(Stored data)
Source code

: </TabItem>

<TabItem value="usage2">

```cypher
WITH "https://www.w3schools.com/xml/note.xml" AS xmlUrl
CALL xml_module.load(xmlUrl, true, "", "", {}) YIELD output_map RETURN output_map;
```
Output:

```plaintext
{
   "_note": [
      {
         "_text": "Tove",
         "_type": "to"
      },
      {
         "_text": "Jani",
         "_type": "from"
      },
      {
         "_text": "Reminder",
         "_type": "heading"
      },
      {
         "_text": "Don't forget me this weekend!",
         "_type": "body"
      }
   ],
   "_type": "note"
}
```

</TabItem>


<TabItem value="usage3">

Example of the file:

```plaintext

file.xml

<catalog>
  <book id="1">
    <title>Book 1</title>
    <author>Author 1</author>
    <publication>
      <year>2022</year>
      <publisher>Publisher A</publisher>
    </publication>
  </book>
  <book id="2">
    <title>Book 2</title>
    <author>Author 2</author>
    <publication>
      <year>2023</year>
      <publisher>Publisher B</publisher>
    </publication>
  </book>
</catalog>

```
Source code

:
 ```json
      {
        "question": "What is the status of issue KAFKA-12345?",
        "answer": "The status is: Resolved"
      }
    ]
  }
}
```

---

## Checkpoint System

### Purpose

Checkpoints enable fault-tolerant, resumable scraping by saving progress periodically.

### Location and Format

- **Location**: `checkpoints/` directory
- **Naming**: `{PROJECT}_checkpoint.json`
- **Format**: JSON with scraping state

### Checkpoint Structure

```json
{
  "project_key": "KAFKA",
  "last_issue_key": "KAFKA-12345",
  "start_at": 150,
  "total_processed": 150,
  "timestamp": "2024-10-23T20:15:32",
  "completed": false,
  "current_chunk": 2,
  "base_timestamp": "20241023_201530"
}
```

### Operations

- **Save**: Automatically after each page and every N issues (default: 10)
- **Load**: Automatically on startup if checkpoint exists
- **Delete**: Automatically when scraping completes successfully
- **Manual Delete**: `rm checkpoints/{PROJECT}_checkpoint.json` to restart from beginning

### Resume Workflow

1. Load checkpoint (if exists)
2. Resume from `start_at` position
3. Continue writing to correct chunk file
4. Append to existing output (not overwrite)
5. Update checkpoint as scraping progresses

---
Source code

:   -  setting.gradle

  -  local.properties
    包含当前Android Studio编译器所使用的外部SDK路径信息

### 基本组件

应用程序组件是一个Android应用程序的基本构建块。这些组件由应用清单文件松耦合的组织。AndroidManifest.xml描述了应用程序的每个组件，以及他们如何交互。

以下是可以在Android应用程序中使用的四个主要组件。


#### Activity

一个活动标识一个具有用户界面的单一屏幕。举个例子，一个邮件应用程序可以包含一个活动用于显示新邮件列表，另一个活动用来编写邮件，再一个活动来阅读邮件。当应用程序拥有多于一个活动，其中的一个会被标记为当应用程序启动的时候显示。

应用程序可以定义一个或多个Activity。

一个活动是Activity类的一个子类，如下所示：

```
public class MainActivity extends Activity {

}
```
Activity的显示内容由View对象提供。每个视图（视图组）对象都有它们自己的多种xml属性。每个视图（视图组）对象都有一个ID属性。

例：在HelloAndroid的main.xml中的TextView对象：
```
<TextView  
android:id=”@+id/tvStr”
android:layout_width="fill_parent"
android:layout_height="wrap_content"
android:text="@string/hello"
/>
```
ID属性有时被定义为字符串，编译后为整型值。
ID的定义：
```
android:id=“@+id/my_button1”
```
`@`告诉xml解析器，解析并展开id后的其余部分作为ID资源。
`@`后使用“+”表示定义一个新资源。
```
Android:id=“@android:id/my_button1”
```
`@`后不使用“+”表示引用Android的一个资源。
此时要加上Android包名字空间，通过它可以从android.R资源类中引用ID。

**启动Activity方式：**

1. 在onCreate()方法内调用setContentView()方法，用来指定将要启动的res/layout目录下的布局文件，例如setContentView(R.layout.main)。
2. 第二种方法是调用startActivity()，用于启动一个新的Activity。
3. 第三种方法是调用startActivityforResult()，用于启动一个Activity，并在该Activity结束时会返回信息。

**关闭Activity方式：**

** Exercise requirements **
Set down, from the entries above, exactly the lines from the one with "restart from beginning" up to and including the one with "1. 在onCreate()", and no other lines.

** Task output **
- **Manual Delete**: `rm checkpoints/{PROJECT}_checkpoint.json` to restart from beginning

### Resume Workflow

1. Load checkpoint (if exists)
2. Resume from `start_at` position
3. Continue writing to correct chunk file
4. Append to existing output (not overwrite)
5. Update checkpoint as scraping progresses

---
Source code

:   -  setting.gradle

  -  local.properties
    包含当前Android Studio编译器所使用的外部SDK路径信息

### 基本组件

应用程序组件是一个Android应用程序的基本构建块。这些组件由应用清单文件松耦合的组织。AndroidManifest.xml描述了应用程序的每个组件，以及他们如何交互。

以下是可以在Android应用程序中使用的四个主要组件。


#### Activity

一个活动标识一个具有用户界面的单一屏幕。举个例子，一个邮件应用程序可以包含一个活动用于显示新邮件列表，另一个活动用来编写邮件，再一个活动来阅读邮件。当应用程序拥有多于一个活动，其中的一个会被标记为当应用程序启动的时候显示。

应用程序可以定义一个或多个Activity。

一个活动是Activity类的一个子类，如下所示：

```
public class MainActivity extends Activity {

}
```
Activity的显示内容由View对象提供。每个视图（视图组）对象都有它们自己的多种xml属性。每个视图（视图组）对象都有一个ID属性。

例：在HelloAndroid的main.xml中的TextView对象：
```
<TextView  
android:id=”@+id/tvStr”
android:layout_width="fill_parent"
android:layout_height="wrap_content"
android:text="@string/hello"
/>
```
ID属性有时被定义为字符串，编译后为整型值。
ID的定义：
```
android:id=“@+id/my_button1”
```
`@`告诉xml解析器，解析并展开id后的其余部分作为ID资源。
`@`后使用“+”表示定义一个新资源。
```
Android:id=“@android:id/my_button1”
```
`@`后不使用“+”表示引用Android的一个资源。
此时要加上Android包名字空间，通过它可以从android.R资源类中引用ID。

**启动Activity方式：**

1. 在onCreate()方法内调用setContentView()方法，用来指定将要启动的res/layout目录下的布局文件，例如setContentView(R.layout.main)。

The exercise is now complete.